Decided On July 31, 2015
MOHAN LAL Appellant
V/S
STATE OF RAJASTHAN Respondents

JUDGEMENT

(1.) This appeal is directed against the judgment of the Division Bench of the High Court of Rajasthan Bench at Jaipur Bench dated 19.03.2007 in D.B. Criminal Appeal No. 997 of 2001. The Appellant was tried for having committed murder of his real brother by name Babu Lal on 22.05.2000 at around 04.00 p.m. with the aid of his licenced gun. The occurrence was witnessed by PW-4 and PW-5. Immediately after the occurrence the deceased was removed to the hospital in a jeep by the sons of PW-5. In the hospital the deceased was examined by PW-6 Doctor Mahendra Singh Chauhan who at the instance of Investigating Officer PW-12 certified the physical and mental condition of the deceased. Statement (Ex. P-8) of the deceased was recorded in the presence of PW-6 who also attested the same. Based on the above evidence and after the arrest of the Appellant, the weapon which was stated to have been used in the occurrence was also recovered in the house of the appellant In the post-mortem report, PW-11 Doctor P.K. Tiwari after having spoken about the nature of the injuries stated on oath during the course of cross-examination that in spite of serious injuries sustained by the deceased he would have survived at least for two to three hours.
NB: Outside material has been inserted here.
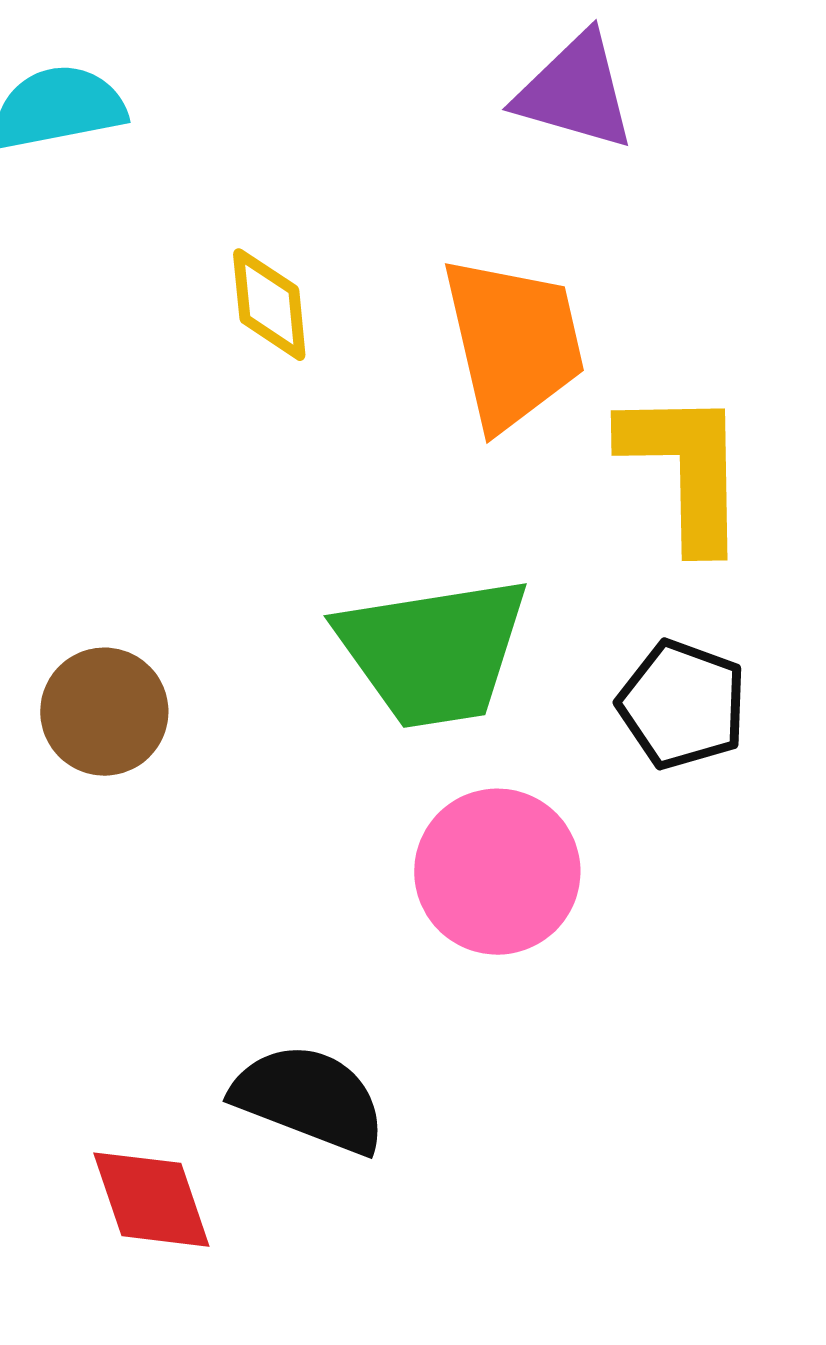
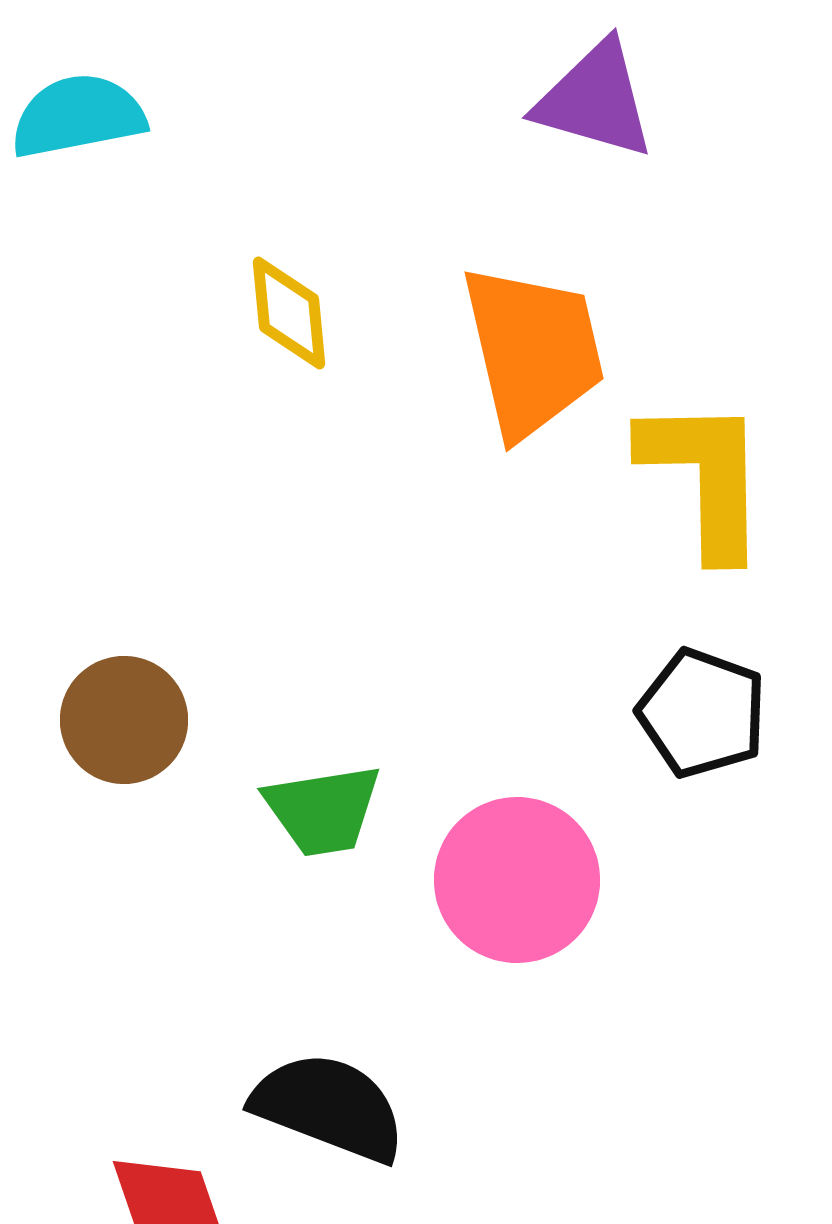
green trapezoid: (433, 652) -> (323, 810), moved, size x0.6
(2.) We heard Dr. Sumant Bharadwaj, Learned Counsel appearing for the Appellant on behalf of Ms. Mridula Ray Bharadwaj, Learned Counsel appointed by the Supreme Court Legal Services Committee. He fervently contended that the so called eye witness PW-4 and the supporting witness PW-5 could not have been believed, inasmuch as, their statement in cross-examination was completely in variation with what was stated in the examination-in-chief. Learned Counsel contended that the deceased having suffered serious injuries as noted in the post-mortem report and huge collection of blood i.e. 2000 ml, in the chest, there would have been no scope for the deceased to survive and, therefore, exhibit P-8 would not have come into existence and ought not to have been relied upon by the courts below. Learned Counsel also contended that there was no definite evidence to show that the deceased could have been removed to the hospital within a short time as the hiring of a jeep at the place of occurrence itself had taken longtime for the witnesses to move the deceased to the hospital. Learned Counsel also contended that in the absence of ballistic report about the bullets recovered from the body of the deceased and necessary matching of the recovered bullets with that of the weapon alleged to have been recovered at the instance of the Appellant, the story of the prosecution was wholly unreliable and the conviction, therefore, cannot be sustained.

(3.) As against the above submissions Mr. Mukul Kumar, Learned Counsel for the State contended that the evidence of PW-4. PW-5, PW-6 & PW-11 is cogent and convincing and supported by the dying declaration (Ex. P-8) apart from the recovery of the weapon itself at the instance of the Appellant. Therefore, the conclusion drawn by the trial court as well as that by the High Court for convicting the Appellant does not call for interference.